### SELECTED EXCERPT
§
I now plan to transition to the next phase of my plan, which is to keep my handsize up and install Plascrete, hopefully enough to survive two Booms (barring shenanigans like Best Defence). I begin the turn with a speculative run on HQ hoping to close the game before it gets to that. The Corp offers his cards to me at such an angle that I catch a glimpse underneath them and can tell which one is the Boom. Honesty overrides my desire to win and I inform my opponent about this and he shuffles the cards and re-offers them to me. I pick a card randomly and it turns out to be the Project Beale that wins me the game.

Corp vs Hayley

My opponent informs me has considered playing Architects of Tomorrow in the past and mentions that he wonders what it can do, and I respond that I'll show him. I'm off to a strong start with flowing install-econ that I use to set up strong defences on my centrals and I also drop a SanSan City Grid that he doesn't check. I rez it and score out an ABT, seeing a potential rushing window as he doesn't have much econ and needs to set up his board state. Sure enough he leaves the SanSan alone while he sets up and I top-deck a second ABT that I immediately score out. This is a very strong start for me that convinces the runner to hurry up and trash the SanSan. My opponent shortly recovers his econ situation but by that time I have a double-ICEd remote that I install into. He runs the remote, and I hard rez the unique Fairchild (Mother Fairchild / Fairchild Prime / Omega Fairchild). The run isn't fruitful as my install was only an Ash and I announce that I plan to install something in this new, very taxing server every turn. With some Shaper trickery he searches for and installs a Cyber-Cypher on this remote but even with that efficient breaker it costs him 8 credits each time he wants to check my server. I begin installing into it every turn and my bluff game is strong, risking nothing but inducing him to check it a few times, greatly draining his once-vast credit pool. At one point he runs on the remote it seems he is too poor for him to break in, and the plan turns out to be triggering Dean Lister and then spending cards to boost Faust. Now I had read the Unofficial FAQ a few days beforehand but my opponent wasn't aware that Lister had been UFAQ'd to update its strength boost when the number of cards in hand changes. An honest mix-up but I didn't offer to let him take the run back as I had critically revealed information by rezzing a Ravana 1.0. My opponent was slightly crestfallen and I offered to show him the UFAQ but he was satisfied to take my word for it. Unintended stuff-up on his part, and I'm sure that neither him nor I felt good about it.
§
### EXERCISE DATA
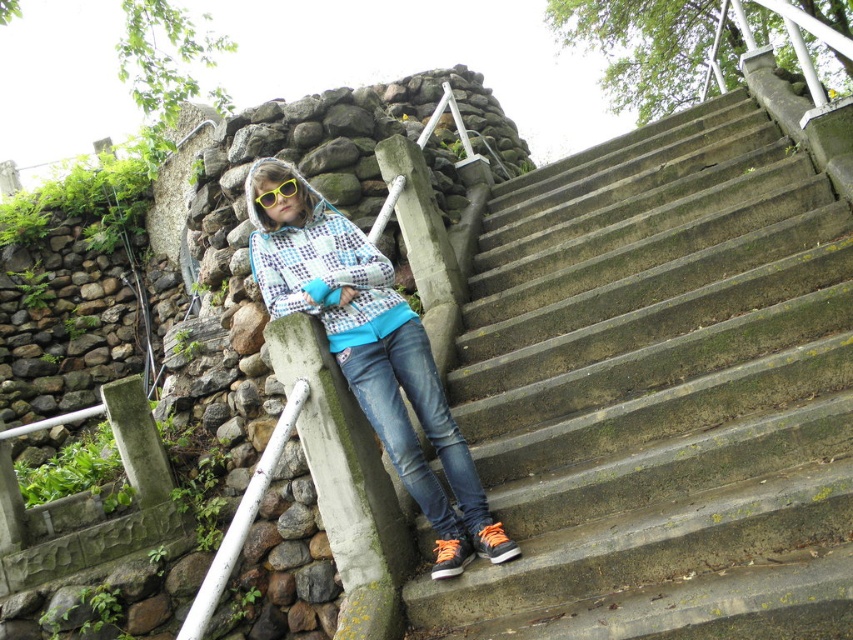
From the picture: You are a drone operator trying to navigate between two points marked in the image. The points are labeled as point (369, 323) and point (268, 202). Based on the scene, which point is closer to you?

Point (369, 323) is further to the viewer than point (268, 202), so the point closer to you is point (268, 202).

You are a painter who needs to place a ladder against the concrete stairs at center and the plaid fabric at center. Which object should you choose to place the ladder against?

You should place the ladder against the concrete stairs at center because it is much taller than the plaid fabric at center, providing a stable and safe surface for the ladder.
§
### WORK TO COMPLETE
In the game report above, how many credits does the opponent pay each time he checks the heavily defended remote server, even with Cyber-Cypher?

### EXERCISE SOLUTION
8 credits.